In a separate blog post Wednesday, Trellix vulnerability researcher Charles McFarland expanded on potential attack scope for the Python vulnerability. Due to the exceptionally large data volume for vulnerable repositories, Trellix reached out to GitHub for additional access, which expanded the dataset to include more than 500,000 GitHub repos that used the tarfile package. Researchers discovered that more than 300,000 repositories, or 61%, were vulnerable to an attack.
Part of the issue, McFarland noted, is that while new machine learning tools have been introduced to identify vulnerable software code, such as GitHub Copilot, those tools only go so far.

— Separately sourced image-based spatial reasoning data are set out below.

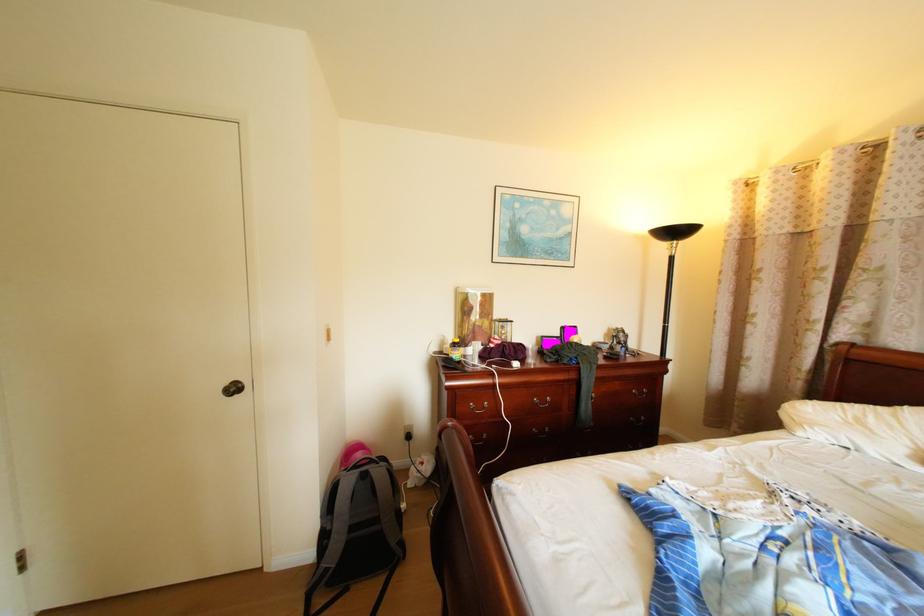
This screenshot has width=924, height=616. Identify the location of yellow bottle. (455, 350).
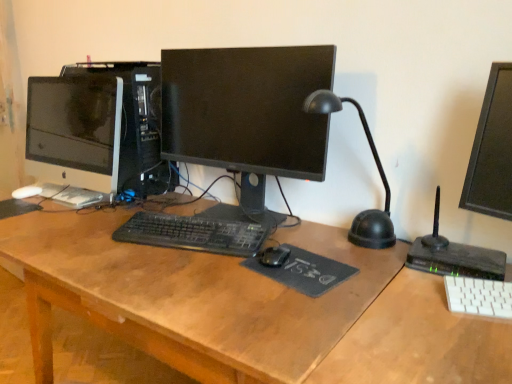
Locate an element on the screen. empty space that is to the right of black fabric mousepad at center, placed as the 2th mousepad when sorted from left to right is located at coordinates (377, 267).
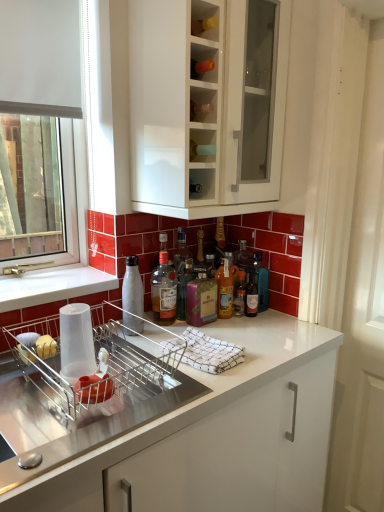
Question: In which direction should I rotate to look at white matte bottle at sink, placed as the 1th bottle when sorted from left to right?

Choices:
 (A) right
 (B) left

Answer: (B)

Question: Does transparent plastic cup at sink come behind translucent glass bottle at center, marked as the fifth bottle in a left-to-right arrangement?

Choices:
 (A) no
 (B) yes

Answer: (A)

Question: Is transparent plastic cup at sink closer to camera compared to translucent glass bottle at center, marked as the fifth bottle in a left-to-right arrangement?

Choices:
 (A) no
 (B) yes

Answer: (B)

Question: Considering the relative positions of transparent plastic cup at sink and translucent glass bottle at center, marked as the fifth bottle in a left-to-right arrangement, in the image provided, is transparent plastic cup at sink to the right of translucent glass bottle at center, marked as the fifth bottle in a left-to-right arrangement, from the viewer's perspective?

Choices:
 (A) no
 (B) yes

Answer: (A)

Question: Considering the relative sizes of transparent plastic cup at sink and translucent glass bottle at center, marked as the fifth bottle in a left-to-right arrangement, in the image provided, is transparent plastic cup at sink smaller than translucent glass bottle at center, marked as the fifth bottle in a left-to-right arrangement,?

Choices:
 (A) yes
 (B) no

Answer: (B)

Question: Is transparent plastic cup at sink outside translucent glass bottle at center, arranged as the second bottle when viewed from the right?

Choices:
 (A) no
 (B) yes

Answer: (B)

Question: Does transparent plastic cup at sink have a greater height compared to translucent glass bottle at center, arranged as the second bottle when viewed from the right?

Choices:
 (A) yes
 (B) no

Answer: (A)

Question: From a real-world perspective, is white textured screen door at right physically below white matte bottle at sink, the sixth bottle from the right?

Choices:
 (A) yes
 (B) no

Answer: (A)

Question: Can you confirm if white textured screen door at right is positioned to the right of white matte bottle at sink, the sixth bottle from the right?

Choices:
 (A) yes
 (B) no

Answer: (A)

Question: Is white textured screen door at right placed right next to white matte bottle at sink, the sixth bottle from the right?

Choices:
 (A) yes
 (B) no

Answer: (B)

Question: Is white matte bottle at sink, the sixth bottle from the right, at the back of white textured screen door at right?

Choices:
 (A) no
 (B) yes

Answer: (A)

Question: Does white textured screen door at right have a larger size compared to white matte bottle at sink, placed as the 1th bottle when sorted from left to right?

Choices:
 (A) yes
 (B) no

Answer: (A)

Question: Does white textured screen door at right have a lesser width compared to white matte bottle at sink, the sixth bottle from the right?

Choices:
 (A) no
 (B) yes

Answer: (B)

Question: Does translucent glass bottle at center, marked as the 6th bottle in a left-to-right arrangement, have a larger size compared to white glossy cabinet at upper center?

Choices:
 (A) yes
 (B) no

Answer: (B)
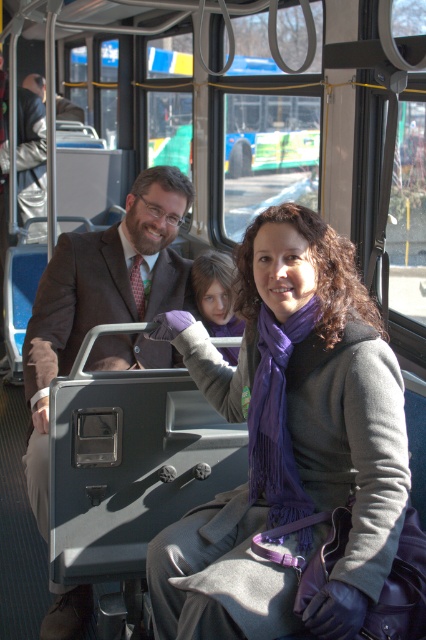
You are a photographer taking a picture of the passengers on the bus. You want to ensure the purple soft scarf at center and the matte brown suit at center are both visible in the frame. Which object should you position closer to the left side of your camera viewfinder to include both?

To include both the purple soft scarf at center and the matte brown suit at center in the frame, position the matte brown suit at center closer to the left side of the camera viewfinder since the purple soft scarf at center is already to its right.

You are a delivery robot on the bus and need to place a package between the purple soft scarf at center and the matte brown suit at center. The package is 35 inches long. Will it fit in the space between them?

The distance between the purple soft scarf at center and the matte brown suit at center is 34.95 inches. The package is 35 inches long, so it will not fit in the space between them.

You are a passenger on the bus and want to know what is located at the exact coordinates of point (288, 442). What object is there?

The purple soft scarf at center is located at point (288, 442).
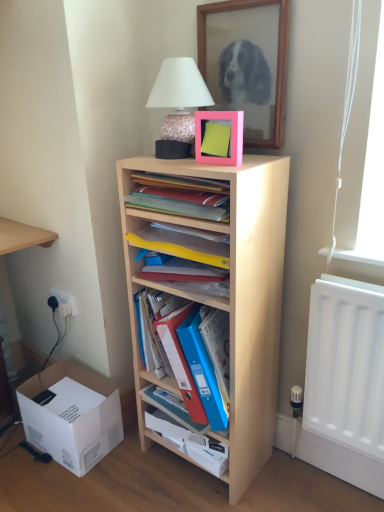
The image size is (384, 512). Identify the location of blank area to the left of pink matte picture frame at upper center. (179, 160).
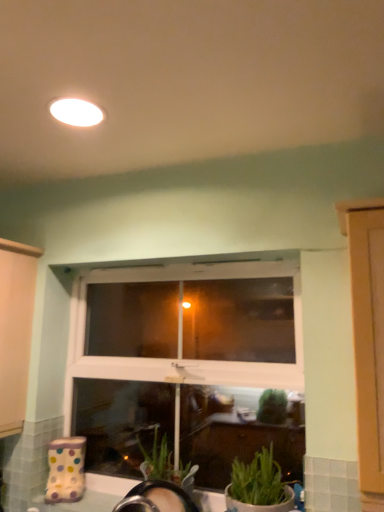
Question: Is white plastic window at center taller or shorter than green matte plant at lower right?

Choices:
 (A) short
 (B) tall

Answer: (B)

Question: In the image, is white plastic window at center positioned in front of or behind green matte plant at lower right?

Choices:
 (A) front
 (B) behind

Answer: (B)

Question: Based on their relative distances, which object is farther from the white plastic window at center?

Choices:
 (A) green matte plant at lower right
 (B) white matte light fixture at upper center

Answer: (B)

Question: Estimate the real-world distances between objects in this image. Which object is farther from the white matte light fixture at upper center?

Choices:
 (A) green matte plant at lower right
 (B) white plastic window at center

Answer: (A)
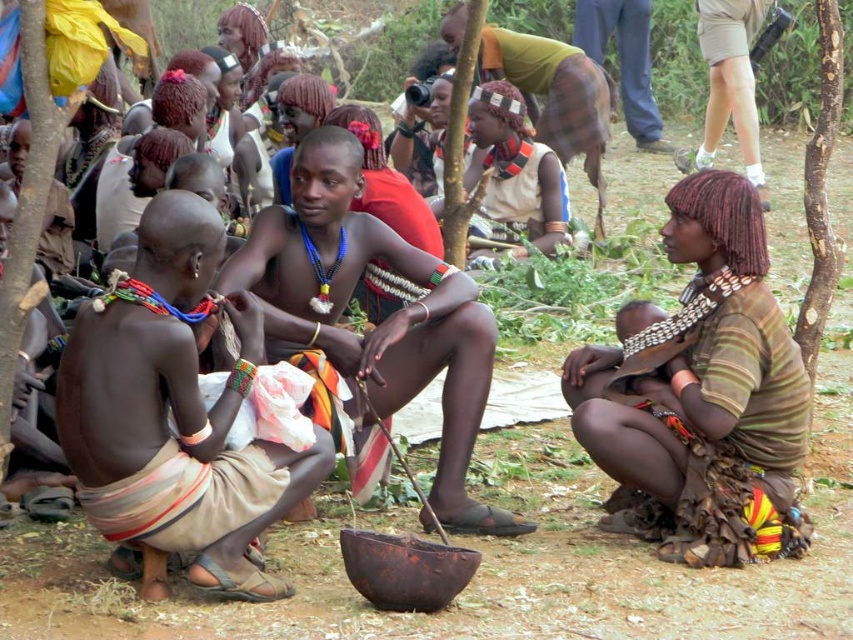
Can you confirm if shiny metallic necklace at center is positioned to the left of khaki shorts at upper right?

Correct, you'll find shiny metallic necklace at center to the left of khaki shorts at upper right.

Who is more forward, [518,524] or [679,160]?

Point [518,524] is more forward.

Between point (293, 307) and point (711, 38), which one is positioned behind?

The point (711, 38) is more distant.

This screenshot has width=853, height=640. Identify the location of shiny metallic necklace at center. (379, 321).

Does shiny metallic necklace at center come behind blue jeans at upper center?

No, shiny metallic necklace at center is in front of blue jeans at upper center.

In the scene shown: Does shiny metallic necklace at center have a lesser height compared to blue jeans at upper center?

Yes.

You are a GUI agent. You are given a task and a screenshot of the screen. Output one action in this format:
    pyautogui.click(x=<x>, y=<y>)
    Task: Click on the shiny metallic necklace at center
    The height and width of the screenshot is (640, 853).
    Given the screenshot: What is the action you would take?
    pyautogui.click(x=379, y=321)

Is brown skin/scarred man at center positioned at the back of blue jeans at upper center?

No, it is in front of blue jeans at upper center.

How distant is brown skin/scarred man at center from blue jeans at upper center?

They are 10.82 meters apart.

This screenshot has width=853, height=640. In order to click on brown skin/scarred man at center in this screenshot , I will do (177, 412).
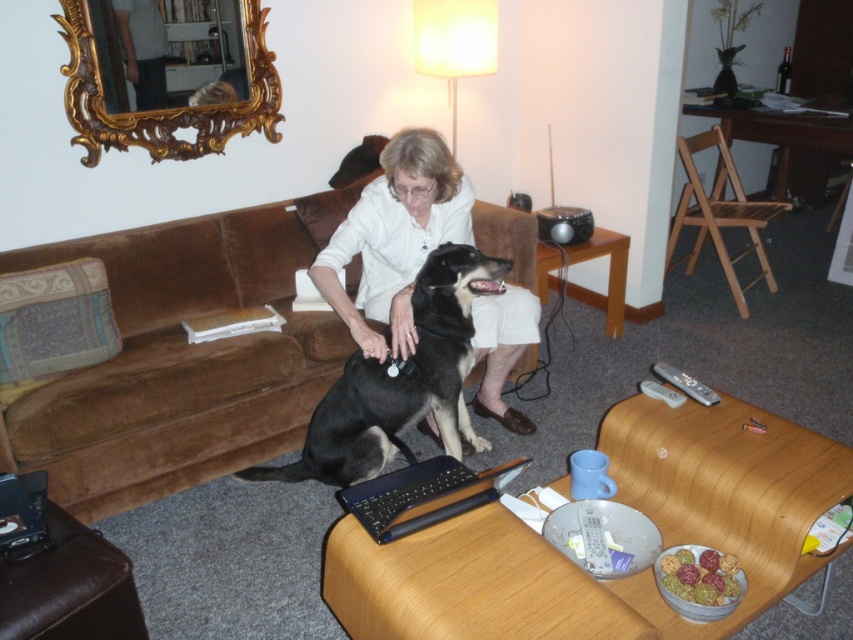
Question: Does brown velvety couch at center lie behind gold ornate mirror at upper left?

Choices:
 (A) no
 (B) yes

Answer: (A)

Question: Which point is farther to the camera?

Choices:
 (A) brown velvety couch at center
 (B) gold ornate mirror at upper left
 (C) white matte shirt at center

Answer: (B)

Question: Does white matte shirt at center have a greater width compared to black plastic laptop at center?

Choices:
 (A) no
 (B) yes

Answer: (B)

Question: Which object is farther from the camera taking this photo?

Choices:
 (A) white matte shirt at center
 (B) black plastic laptop at center
 (C) black smooth dog at center

Answer: (A)

Question: Which point is closer to the camera taking this photo?

Choices:
 (A) (268, 128)
 (B) (30, 266)

Answer: (B)

Question: Is black smooth dog at center above gold ornate mirror at upper left?

Choices:
 (A) no
 (B) yes

Answer: (A)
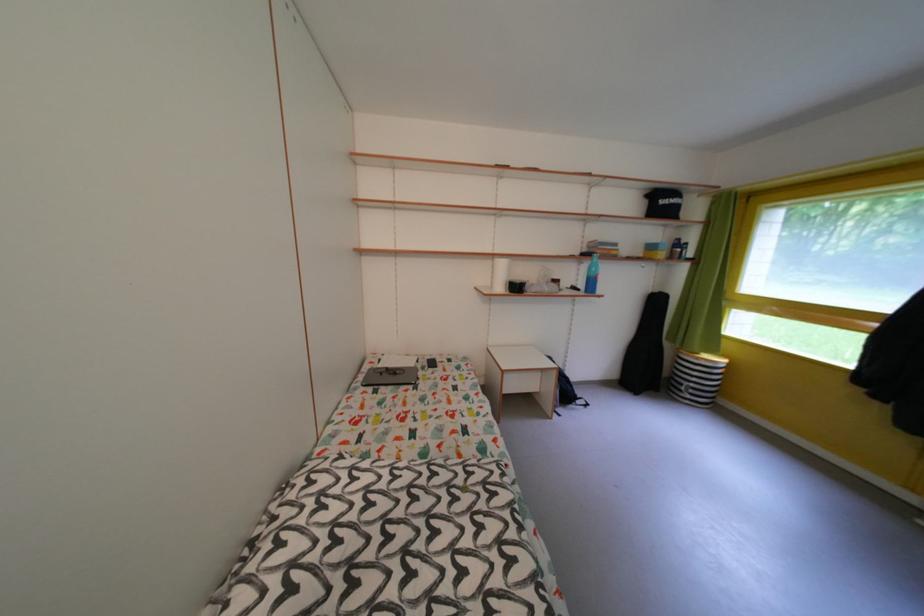
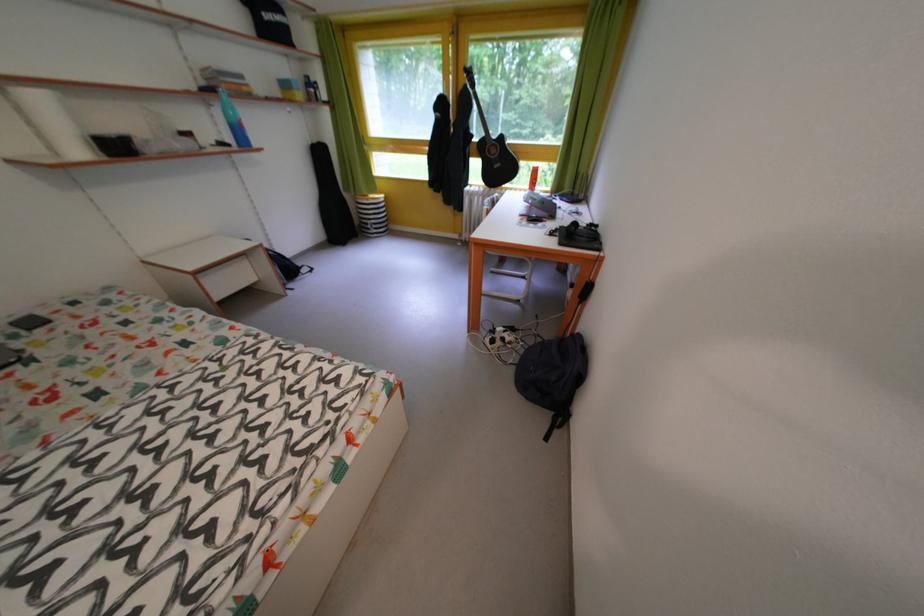
How did the camera likely rotate?

The rotation direction of the camera is right-down.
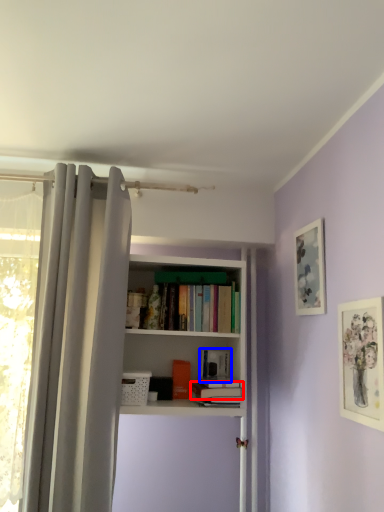
Question: Which object appears farthest to the camera in this image, book (highlighted by a red box) or book (highlighted by a blue box)?

Choices:
 (A) book
 (B) book

Answer: (B)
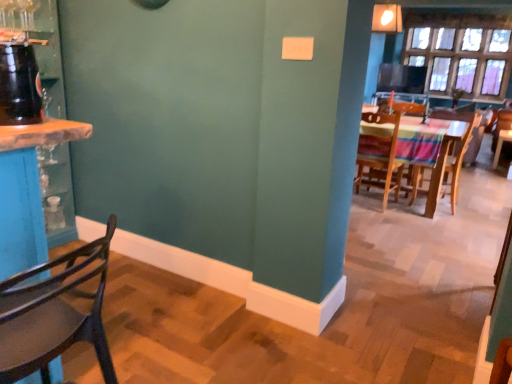
Question: Considering the relative sizes of wooden chair at right, positioned as the 2th chair in front-to-back order, and wooden chair at left, which appears as the 1th chair when viewed from the front, in the image provided, is wooden chair at right, positioned as the 2th chair in front-to-back order, thinner than wooden chair at left, which appears as the 1th chair when viewed from the front,?

Choices:
 (A) no
 (B) yes

Answer: (B)

Question: From a real-world perspective, is wooden chair at right, positioned as the 2th chair in front-to-back order, physically below wooden chair at left, arranged as the 4th chair when viewed from the right?

Choices:
 (A) no
 (B) yes

Answer: (B)

Question: Is wooden chair at right, which is the second chair in left-to-right order, to the left of wooden chair at left, arranged as the 4th chair when viewed from the right, from the viewer's perspective?

Choices:
 (A) no
 (B) yes

Answer: (A)

Question: Is wooden chair at right, positioned as the 2th chair in front-to-back order, in front of wooden chair at left, which appears as the 1th chair when viewed from the front?

Choices:
 (A) yes
 (B) no

Answer: (B)

Question: Would you say wooden chair at left, which is the fourth chair from back to front, is part of wooden chair at right, which ranks as the 3th chair in back-to-front order,'s contents?

Choices:
 (A) yes
 (B) no

Answer: (B)

Question: Considering the relative positions of wooden chair at right, which ranks as the 3th chair in back-to-front order, and wooden chair at left, which is the fourth chair from back to front, in the image provided, is wooden chair at right, which ranks as the 3th chair in back-to-front order, behind wooden chair at left, which is the fourth chair from back to front,?

Choices:
 (A) no
 (B) yes

Answer: (B)

Question: Is wooden chair at center, the third chair positioned from the left, wider than clear glass window at upper right?

Choices:
 (A) yes
 (B) no

Answer: (A)

Question: Is wooden chair at center, the third chair when ordered from front to back, further to camera compared to clear glass window at upper right?

Choices:
 (A) no
 (B) yes

Answer: (A)

Question: From the image's perspective, does wooden chair at center, the third chair positioned from the left, appear higher than clear glass window at upper right?

Choices:
 (A) yes
 (B) no

Answer: (B)

Question: Is wooden chair at center, the second chair from the back, at the left side of clear glass window at upper right?

Choices:
 (A) no
 (B) yes

Answer: (B)

Question: Is wooden chair at center, the third chair when ordered from front to back, to the right of clear glass window at upper right from the viewer's perspective?

Choices:
 (A) yes
 (B) no

Answer: (B)

Question: Can clear glass window at upper right be found inside wooden chair at center, the third chair positioned from the left?

Choices:
 (A) yes
 (B) no

Answer: (B)

Question: Is wooden chair at center, which is counted as the second chair, starting from the right, with wooden chair at left, which is the fourth chair from back to front?

Choices:
 (A) yes
 (B) no

Answer: (B)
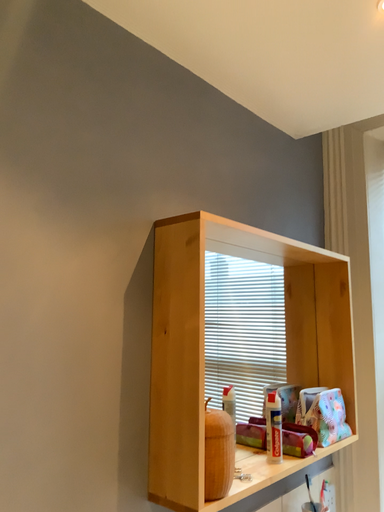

“There is a common saying also popular in the data science community, ‘Garbage in garbage out,'” McFarland wrote in the blog. “With 300,000 erroneous instances of tarfile.extract() or tarfile.extractall(), these machine learning tools are learning to do things insecurely. Not from any fault of the tool but from the fact that it learned from everyone else.”
TechTarget Editorial contacted Microsoft for comment, but the software giant did not provide a statement at press time.
Trellix released detection tools for vendors and currently has patches for 11,000 repositories.
“While we will fix as many repositories as possible, we cannot solve the overall problem. The number of vulnerable repositories we found beg the question, which other N-day vulnerabilities are lurking around in OSS [open source software], undetected or ignored for years?” McFarland wrote.